*Short exercise A*. Rewrite everything in the drawing-edit rows from the first row down to the row containing "line at (891, 1211): none -> present", replacing "solid" with "continuous" and leaving all else unchanged.

*Source*.
────────────────
From China to Syria, repressive nations are cracking down hard on digital dissidents.

From The Christian Science Monitor

Washington – Eleanor Roosevelt never imagined the Internet.

Neither did the other framers of the Universal Declaration of Human Rights 60 years ago when they enshrined the right to freedom of expression. Yet they wisely left room for just such a development by declaring in Article 19: “Everyone has the right to freedom of opinion and expression; this right includes freedom to hold opinions without interference and to seek, receive and impart information and ideas through any media and regardless of frontiers.”

Today, the Internet is both the vehicle and the battleground for freedom of expression around the world. The struggle between writers and governments over this free flow of information has escalated this past year and promises to intensify. Those supporting open frontiers for ideas and information need to be on high alert and take steps necessary to protect those silenced and to keep the Internet unencumbered.

Last year became the first time that more Web journalists were jailed than those working in any other medium, according to the Committee to Protect Journalists.
China, Burma, Vietnam, Iran, Syria, and Zimbabwe have led the clampdown. They have arrested writers, blocked websites and Internet access, set strict rules on cyber cafes, and tracked writers’ work. In response, some writers have used proxy search engines, encryption, and other methods to try to get around censorship and detection.
“As in the cold war [when] you had an Iron Curtain, there is concern that authoritarian governments, led by China, are developing a Virtual Curtain,” says Arvind Ganesan, director of the Business and Human Rights Program at Human Rights Watch. “There will be a free Internet on one side and a controlled Internet on the other. This will impede the free flow of information worldwide.”
────────────────
[Extracted records]
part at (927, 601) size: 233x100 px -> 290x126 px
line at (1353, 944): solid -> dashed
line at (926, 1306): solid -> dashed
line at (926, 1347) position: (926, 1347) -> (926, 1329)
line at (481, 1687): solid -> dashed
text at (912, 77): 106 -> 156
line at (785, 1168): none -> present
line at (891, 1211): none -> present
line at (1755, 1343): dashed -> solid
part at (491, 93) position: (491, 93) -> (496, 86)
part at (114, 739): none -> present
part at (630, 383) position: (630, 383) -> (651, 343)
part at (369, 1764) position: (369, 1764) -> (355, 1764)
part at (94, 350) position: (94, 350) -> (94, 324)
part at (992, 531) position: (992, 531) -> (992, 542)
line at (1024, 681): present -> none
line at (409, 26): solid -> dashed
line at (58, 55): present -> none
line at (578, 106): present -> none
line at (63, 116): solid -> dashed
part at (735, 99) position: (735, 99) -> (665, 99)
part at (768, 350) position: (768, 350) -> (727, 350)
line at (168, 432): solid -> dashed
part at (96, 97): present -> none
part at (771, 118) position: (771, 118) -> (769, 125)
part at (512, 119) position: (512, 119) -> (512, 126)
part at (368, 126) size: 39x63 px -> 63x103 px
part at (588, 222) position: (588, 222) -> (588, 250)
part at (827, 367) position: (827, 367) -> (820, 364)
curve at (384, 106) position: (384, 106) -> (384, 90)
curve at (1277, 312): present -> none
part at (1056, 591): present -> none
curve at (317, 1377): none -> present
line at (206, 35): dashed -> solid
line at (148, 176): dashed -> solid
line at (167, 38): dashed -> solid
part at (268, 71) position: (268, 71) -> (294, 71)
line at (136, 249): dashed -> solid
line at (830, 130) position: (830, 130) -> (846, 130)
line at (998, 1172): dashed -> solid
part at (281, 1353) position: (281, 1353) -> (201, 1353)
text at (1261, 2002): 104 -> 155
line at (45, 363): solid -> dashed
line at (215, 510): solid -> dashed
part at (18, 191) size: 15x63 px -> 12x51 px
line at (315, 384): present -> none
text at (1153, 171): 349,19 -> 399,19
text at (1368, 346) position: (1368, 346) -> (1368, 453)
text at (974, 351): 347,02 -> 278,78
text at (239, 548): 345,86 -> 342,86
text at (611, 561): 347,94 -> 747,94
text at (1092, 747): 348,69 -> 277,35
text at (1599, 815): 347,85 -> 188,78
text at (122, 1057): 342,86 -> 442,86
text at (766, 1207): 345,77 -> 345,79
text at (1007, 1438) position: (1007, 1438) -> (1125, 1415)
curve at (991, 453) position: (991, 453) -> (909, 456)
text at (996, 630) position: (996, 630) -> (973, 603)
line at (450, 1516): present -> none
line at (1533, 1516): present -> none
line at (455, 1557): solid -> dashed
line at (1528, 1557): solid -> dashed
────────────────
*Short exercise B*. According to the article on digital dissidents, which organization reported that last year more Web journalists were jailed than those working in any other medium?

*Written response A*.
part at (927, 601) size: 233x100 px -> 290x126 px
line at (1353, 944): continuous -> dashed
line at (926, 1306): continuous -> dashed
line at (926, 1347) position: (926, 1347) -> (926, 1329)
line at (481, 1687): continuous -> dashed
text at (912, 77): 106 -> 156
line at (785, 1168): none -> present
line at (891, 1211): none -> present

*Written response B*. The Committee to Protect Journalists.